By Nathaniel Bullard

Two years ago, 10 sailors died when the U.S. Navy’s guided missile destroyer USS John S. McCain collided with a chemical tanker off Singapore. An investigation has determined that insufficient training and inadequate operating procedures were to blame, and both factors were related to a new touch-screen-based helm control system. The Navy has decided to revert its destroyers back to entirely physical throttles and helm controls.

It’s worth exploring the Navy’s rationale for installing touch-screens (“Just because you can doesn’t mean you should,” says Rear Admiral Bill Galinis), as well as its rationale for getting rid of them:

Galinis said that bridge design is something that shipbuilders have a lot of say in, as it’s not covered by any particular specification that the Navy requires builders to follow. As a result of innovation and a desire to incorporate new technology, “we got away from the physical throttles, and that was probably the number-one feedback from the fleet – they said, just give us the throttles that we can use.”

There are lessons here — including a prescient one from 50 years ago — for other, more mundane transport-control interfaces as well.

Large, interactive touch-screens are becoming increasingly prevalent in passenger cars; in the case of Tesla, they’re the only control interface. They’re lovely to look at, but as the Navy’s experience suggests, they might be more confusing than physical controls.

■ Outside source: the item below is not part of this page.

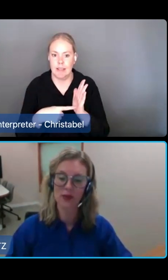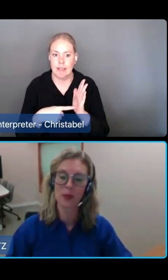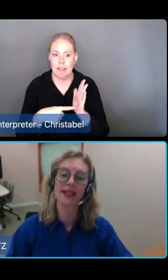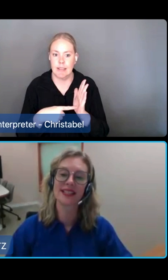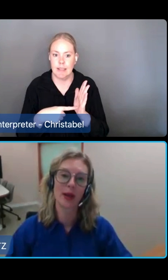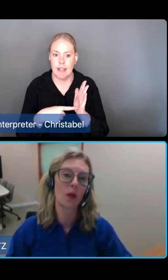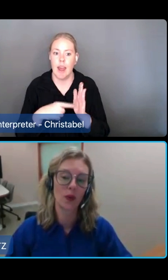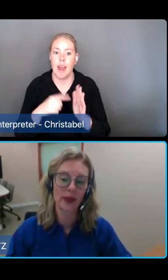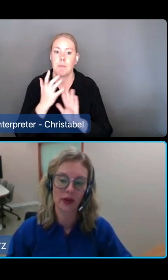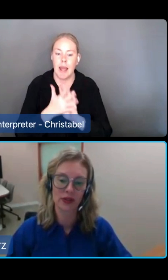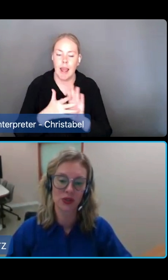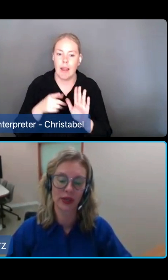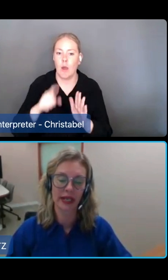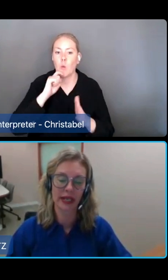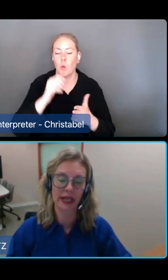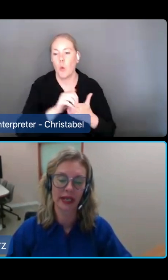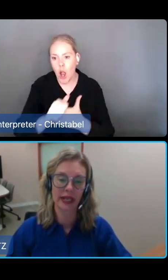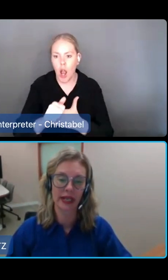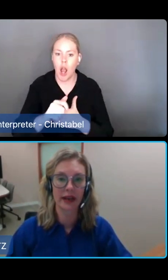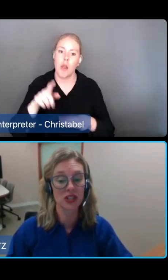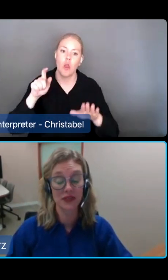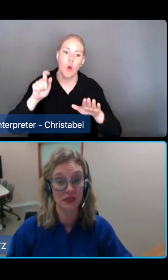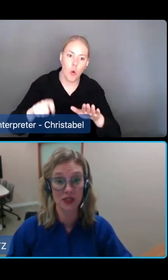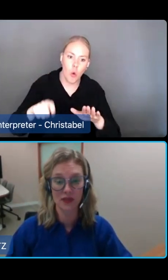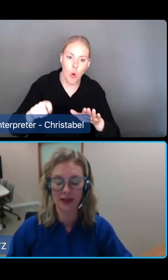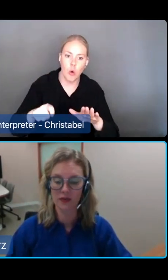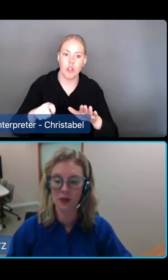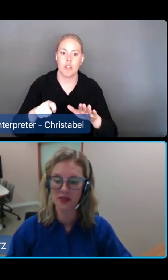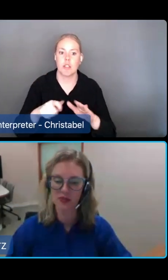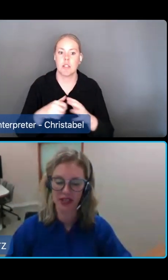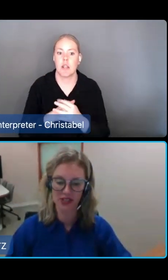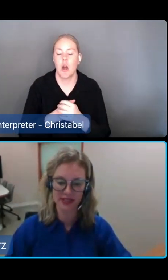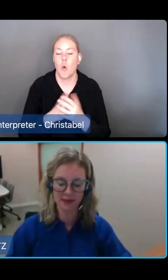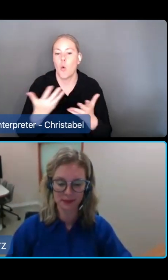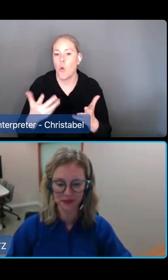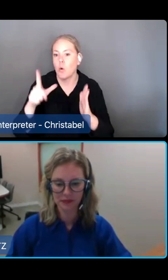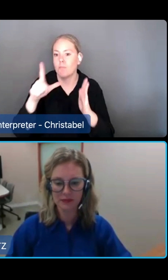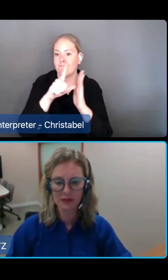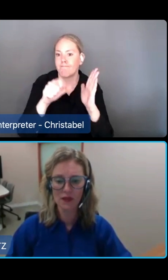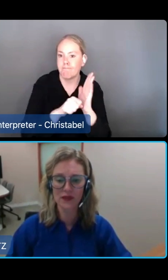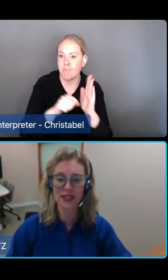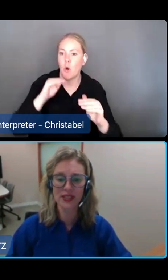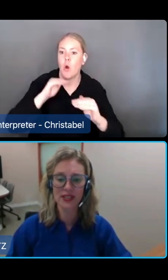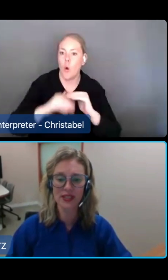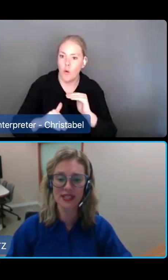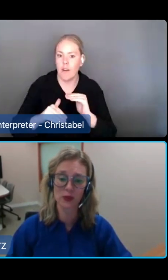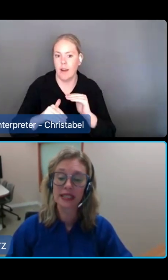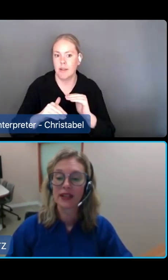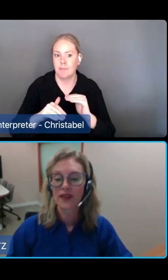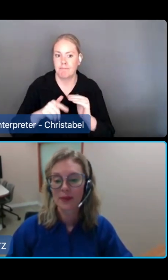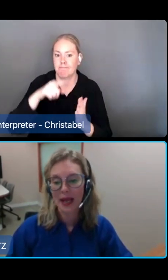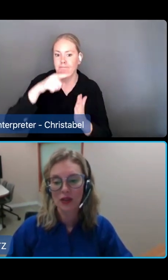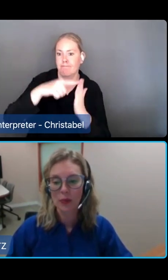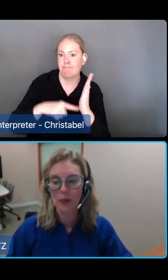I will make three points about what we heard during and actioned after the first round of consultations. First of all,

That confusion isn’t academic, either: Distracted driving is an increasingly dangerous problem.

According to the National Highway Traffic Safety Administration, 10% of all fatal crashes from 2012 to 2017 involved distracted drivers. Mobile phones are a major cause of distraction, as we’d expect, but they’re an even bigger problem for younger drivers.

Almost 50 years ago, robotics professor Masahiro Mori wrote an extraordinary essay, “The Uncanny Valley,” on people’s reactions to robots as they became more and more humanlike. As Mori said, our affinity for robots rises as they more closely resemble humans. That affinity plunges, becoming negative and finally rising again once a robot reaches the (possibly unattainable) full likeness of a human being.

Something similar is at work in our current touch-screen-filled vehicles. To an extent, adding more screen real estate give us more information, and with it more safety — until it begins to provide an overwhelming amount of information and an overly complex set of choices for visual navigation. And moving from one information-rich interface to another is increasingly difficult, as another Navy rear admiral said in reviewing the John S. McCain collision:

When you look at a screen, where do you find heading? Is it in the same place, or do you have to hunt every time you go to a different screen? So the more commonality we can drive into these kind of human-machine interfaces, the better it is for the operator to quickly pick up what the situational awareness is, whatever aspect he’s looking at, whether it’s helm control, radar pictures, whatever. So we’re trying to drive that.

There are two ways our in-car screens could evolve. The first is that, for safety’s sake, they’ll move back down the curve, so to speak, and be less ambiguous and more full of knobs and dials and physical throttles. That’s the Navy’s new approach.

The second, though, is that we won’t go back, at least in passenger applications, to a more tactile interface of specific controls. We’re probably going to get more screens, with more information. Maybe the only way out of this valley is to shift the interface completely to voice or, in the very long run, to obviate the issue by having cars drive themselves. That could be how we navigate this uncanny valley of vehicle interfaces — the removal of any need to control the vehicle at all, and the chance to fill our cars’ screens with pure entertainment.